Give back all of the records exactly.
-.-.-
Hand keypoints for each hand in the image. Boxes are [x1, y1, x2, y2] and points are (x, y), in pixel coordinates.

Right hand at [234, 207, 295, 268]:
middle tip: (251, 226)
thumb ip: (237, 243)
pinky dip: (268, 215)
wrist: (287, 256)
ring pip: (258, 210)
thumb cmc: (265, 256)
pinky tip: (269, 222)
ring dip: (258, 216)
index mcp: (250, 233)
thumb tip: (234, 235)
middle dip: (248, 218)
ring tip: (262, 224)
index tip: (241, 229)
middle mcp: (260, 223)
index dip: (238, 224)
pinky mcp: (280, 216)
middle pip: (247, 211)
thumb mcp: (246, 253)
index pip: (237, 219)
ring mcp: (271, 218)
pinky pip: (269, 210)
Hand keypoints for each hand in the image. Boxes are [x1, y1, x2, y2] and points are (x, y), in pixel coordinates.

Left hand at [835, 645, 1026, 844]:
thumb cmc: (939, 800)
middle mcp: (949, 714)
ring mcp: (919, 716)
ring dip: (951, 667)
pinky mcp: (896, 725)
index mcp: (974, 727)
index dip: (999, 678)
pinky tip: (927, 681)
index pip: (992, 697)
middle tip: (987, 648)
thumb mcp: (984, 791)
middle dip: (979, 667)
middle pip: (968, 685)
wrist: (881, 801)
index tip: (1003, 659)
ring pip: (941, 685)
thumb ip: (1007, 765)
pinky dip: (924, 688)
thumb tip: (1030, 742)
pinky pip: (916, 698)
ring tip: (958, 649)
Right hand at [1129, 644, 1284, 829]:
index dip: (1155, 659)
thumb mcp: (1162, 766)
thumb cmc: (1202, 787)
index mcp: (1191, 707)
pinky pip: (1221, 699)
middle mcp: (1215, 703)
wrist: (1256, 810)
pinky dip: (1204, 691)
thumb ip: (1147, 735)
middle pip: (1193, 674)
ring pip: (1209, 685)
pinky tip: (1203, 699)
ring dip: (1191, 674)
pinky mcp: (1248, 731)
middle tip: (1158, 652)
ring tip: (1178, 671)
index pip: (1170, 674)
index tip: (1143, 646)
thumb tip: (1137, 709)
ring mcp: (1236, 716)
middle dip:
-.-.-
**OUTPUT FOR THIS TASK**.
Hand keypoints for each hand in the image. Boxes are [x1, y1, x2, y2] and points are (x, y), in pixel coordinates.

Right hand at [234, 207, 295, 268]:
middle tip: (251, 226)
thumb ip: (237, 243)
pinky dip: (268, 215)
wrist: (287, 256)
ring pip: (258, 210)
thumb cmc: (265, 256)
pinky tip: (269, 222)
ring dip: (258, 216)
index mcp: (250, 233)
thumb tip: (234, 235)
middle dip: (248, 218)
ring tip: (262, 224)
index tip: (241, 229)
middle mcp: (260, 223)
index dip: (238, 224)
pinky mcp: (280, 216)
middle pip: (247, 211)
thumb mcp: (246, 253)
index pip: (237, 219)
ring mcp: (271, 218)
pinky pip: (269, 210)
Hand keypoints for each hand in the image. Boxes are [x1, y1, x2, y2] and points are (x, y), in pixel coordinates.

Left hand at [835, 645, 1026, 844]:
thumb cmc: (939, 800)
middle mcp: (949, 714)
ring mcp: (919, 716)
ring dip: (951, 667)
pinky mcp: (896, 725)
index mcp: (974, 727)
index dip: (999, 678)
pinky tip: (927, 681)
index pip: (992, 697)
middle tip: (987, 648)
thumb mcp: (984, 791)
middle dip: (979, 667)
middle pip: (968, 685)
wrist: (881, 801)
index tip: (1003, 659)
ring pip: (941, 685)
thumb ip: (1007, 765)
pinky dip: (924, 688)
thumb tip: (1030, 742)
pinky pip: (916, 698)
ring tip: (958, 649)
Right hand at [1129, 644, 1284, 829]:
index dip: (1155, 659)
thumb mcp: (1162, 766)
thumb cmc: (1202, 787)
index mcp: (1191, 707)
pinky pip: (1221, 699)
middle mcp: (1215, 703)
wrist: (1256, 810)
pinky dip: (1204, 691)
thumb ip: (1147, 735)
middle pip: (1193, 674)
ring pip: (1209, 685)
pinky tip: (1203, 699)
ring dip: (1191, 674)
pinky mcp: (1248, 731)
middle tip: (1158, 652)
ring tip: (1178, 671)
index pip: (1170, 674)
index tip: (1143, 646)
thumb tip: (1137, 709)
ring mcp: (1236, 716)
middle dip:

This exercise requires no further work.